Request: Update the records below so that every occurrence of "on the y-axis" reads "along the vertical axis", keeping all other text the same.

Chart comprehension data
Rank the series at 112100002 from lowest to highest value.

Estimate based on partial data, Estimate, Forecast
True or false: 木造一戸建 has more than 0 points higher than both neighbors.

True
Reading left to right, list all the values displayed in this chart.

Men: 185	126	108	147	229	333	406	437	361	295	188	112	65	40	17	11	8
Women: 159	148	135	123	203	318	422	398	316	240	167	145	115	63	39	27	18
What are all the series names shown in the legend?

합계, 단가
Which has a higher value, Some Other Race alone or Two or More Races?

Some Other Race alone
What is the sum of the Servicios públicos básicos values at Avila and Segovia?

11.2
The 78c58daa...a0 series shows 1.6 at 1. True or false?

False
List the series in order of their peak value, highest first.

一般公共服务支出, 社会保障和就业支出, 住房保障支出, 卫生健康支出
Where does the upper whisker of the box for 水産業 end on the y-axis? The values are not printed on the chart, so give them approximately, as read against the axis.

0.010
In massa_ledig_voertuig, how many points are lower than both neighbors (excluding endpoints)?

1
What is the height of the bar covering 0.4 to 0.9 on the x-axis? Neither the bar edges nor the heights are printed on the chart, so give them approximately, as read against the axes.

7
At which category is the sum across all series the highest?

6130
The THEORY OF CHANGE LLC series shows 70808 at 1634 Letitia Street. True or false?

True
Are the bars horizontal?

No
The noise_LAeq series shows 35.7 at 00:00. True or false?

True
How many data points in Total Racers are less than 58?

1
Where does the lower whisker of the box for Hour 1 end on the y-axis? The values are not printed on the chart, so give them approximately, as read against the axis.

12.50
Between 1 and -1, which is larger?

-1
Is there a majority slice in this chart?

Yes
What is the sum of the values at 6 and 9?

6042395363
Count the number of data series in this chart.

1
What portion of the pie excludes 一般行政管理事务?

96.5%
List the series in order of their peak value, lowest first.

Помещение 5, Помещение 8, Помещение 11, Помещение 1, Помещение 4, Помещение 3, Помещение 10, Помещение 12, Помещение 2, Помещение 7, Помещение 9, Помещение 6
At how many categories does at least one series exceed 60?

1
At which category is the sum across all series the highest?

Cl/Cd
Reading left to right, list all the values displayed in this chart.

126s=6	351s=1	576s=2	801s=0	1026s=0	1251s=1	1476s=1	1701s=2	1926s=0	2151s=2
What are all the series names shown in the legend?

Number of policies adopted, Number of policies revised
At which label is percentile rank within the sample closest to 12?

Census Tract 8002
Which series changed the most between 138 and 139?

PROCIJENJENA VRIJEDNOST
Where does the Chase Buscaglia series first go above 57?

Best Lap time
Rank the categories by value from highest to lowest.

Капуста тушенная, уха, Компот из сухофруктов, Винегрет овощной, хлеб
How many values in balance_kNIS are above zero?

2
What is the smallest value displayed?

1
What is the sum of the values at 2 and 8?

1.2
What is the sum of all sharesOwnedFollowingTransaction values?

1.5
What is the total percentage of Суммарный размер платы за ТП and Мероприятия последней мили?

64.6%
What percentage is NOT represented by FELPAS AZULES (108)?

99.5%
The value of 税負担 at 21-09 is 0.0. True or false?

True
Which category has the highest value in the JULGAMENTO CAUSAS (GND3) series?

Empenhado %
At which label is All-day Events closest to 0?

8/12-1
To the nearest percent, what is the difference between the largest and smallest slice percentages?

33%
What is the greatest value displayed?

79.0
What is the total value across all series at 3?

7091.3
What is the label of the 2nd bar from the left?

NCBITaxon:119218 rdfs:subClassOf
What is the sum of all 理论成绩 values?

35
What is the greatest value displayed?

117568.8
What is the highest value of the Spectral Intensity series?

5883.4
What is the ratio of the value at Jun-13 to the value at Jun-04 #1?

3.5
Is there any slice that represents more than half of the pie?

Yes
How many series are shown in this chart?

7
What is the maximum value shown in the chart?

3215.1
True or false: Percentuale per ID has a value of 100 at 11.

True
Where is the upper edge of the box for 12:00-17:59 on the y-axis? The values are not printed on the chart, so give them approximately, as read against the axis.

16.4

Solution to the exercise:
Rank the series at 112100002 from lowest to highest value.

Estimate based on partial data, Estimate, Forecast
True or false: 木造一戸建 has more than 0 points higher than both neighbors.

True
Reading left to right, list all the values displayed in this chart.

Men: 185	126	108	147	229	333	406	437	361	295	188	112	65	40	17	11	8
Women: 159	148	135	123	203	318	422	398	316	240	167	145	115	63	39	27	18
What are all the series names shown in the legend?

합계, 단가
Which has a higher value, Some Other Race alone or Two or More Races?

Some Other Race alone
What is the sum of the Servicios públicos básicos values at Avila and Segovia?

11.2
The 78c58daa...a0 series shows 1.6 at 1. True or false?

False
List the series in order of their peak value, highest first.

一般公共服务支出, 社会保障和就业支出, 住房保障支出, 卫生健康支出
Where does the upper whisker of the box for 水産業 end along the vertical axis? The values are not printed on the chart, so give them approximately, as read against the axis.

0.010
In massa_ledig_voertuig, how many points are lower than both neighbors (excluding endpoints)?

1
What is the height of the bar covering 0.4 to 0.9 on the x-axis? Neither the bar edges nor the heights are printed on the chart, so give them approximately, as read against the axes.

7
At which category is the sum across all series the highest?

6130
The THEORY OF CHANGE LLC series shows 70808 at 1634 Letitia Street. True or false?

True
Are the bars horizontal?

No
The noise_LAeq series shows 35.7 at 00:00. True or false?

True
How many data points in Total Racers are less than 58?

1
Where does the lower whisker of the box for Hour 1 end along the vertical axis? The values are not printed on the chart, so give them approximately, as read against the axis.

12.50
Between 1 and -1, which is larger?

-1
Is there a majority slice in this chart?

Yes
What is the sum of the values at 6 and 9?

6042395363
Count the number of data series in this chart.

1
What portion of the pie excludes 一般行政管理事务?

96.5%
List the series in order of their peak value, lowest first.

Помещение 5, Помещение 8, Помещение 11, Помещение 1, Помещение 4, Помещение 3, Помещение 10, Помещение 12, Помещение 2, Помещение 7, Помещение 9, Помещение 6
At how many categories does at least one series exceed 60?

1
At which category is the sum across all series the highest?

Cl/Cd
Reading left to right, list all the values displayed in this chart.

126s=6	351s=1	576s=2	801s=0	1026s=0	1251s=1	1476s=1	1701s=2	1926s=0	2151s=2
What are all the series names shown in the legend?

Number of policies adopted, Number of policies revised
At which label is percentile rank within the sample closest to 12?

Census Tract 8002
Which series changed the most between 138 and 139?

PROCIJENJENA VRIJEDNOST
Where does the Chase Buscaglia series first go above 57?

Best Lap time
Rank the categories by value from highest to lowest.

Капуста тушенная, уха, Компот из сухофруктов, Винегрет овощной, хлеб
How many values in balance_kNIS are above zero?

2
What is the smallest value displayed?

1
What is the sum of the values at 2 and 8?

1.2
What is the sum of all sharesOwnedFollowingTransaction values?

1.5
What is the total percentage of Суммарный размер платы за ТП and Мероприятия последней мили?

64.6%
What percentage is NOT represented by FELPAS AZULES (108)?

99.5%
The value of 税負担 at 21-09 is 0.0. True or false?

True
Which category has the highest value in the JULGAMENTO CAUSAS (GND3) series?

Empenhado %
At which label is All-day Events closest to 0?

8/12-1
To the nearest percent, what is the difference between the largest and smallest slice percentages?

33%
What is the greatest value displayed?

79.0
What is the total value across all series at 3?

7091.3
What is the label of the 2nd bar from the left?

NCBITaxon:119218 rdfs:subClassOf
What is the sum of all 理论成绩 values?

35
What is the greatest value displayed?

117568.8
What is the highest value of the Spectral Intensity series?

5883.4
What is the ratio of the value at Jun-13 to the value at Jun-04 #1?

3.5
Is there any slice that represents more than half of the pie?

Yes
How many series are shown in this chart?

7
What is the maximum value shown in the chart?

3215.1
True or false: Percentuale per ID has a value of 100 at 11.

True
Where is the upper edge of the box for 12:00-17:59 along the vertical axis? The values are not printed on the chart, so give them approximately, as read against the axis.

16.4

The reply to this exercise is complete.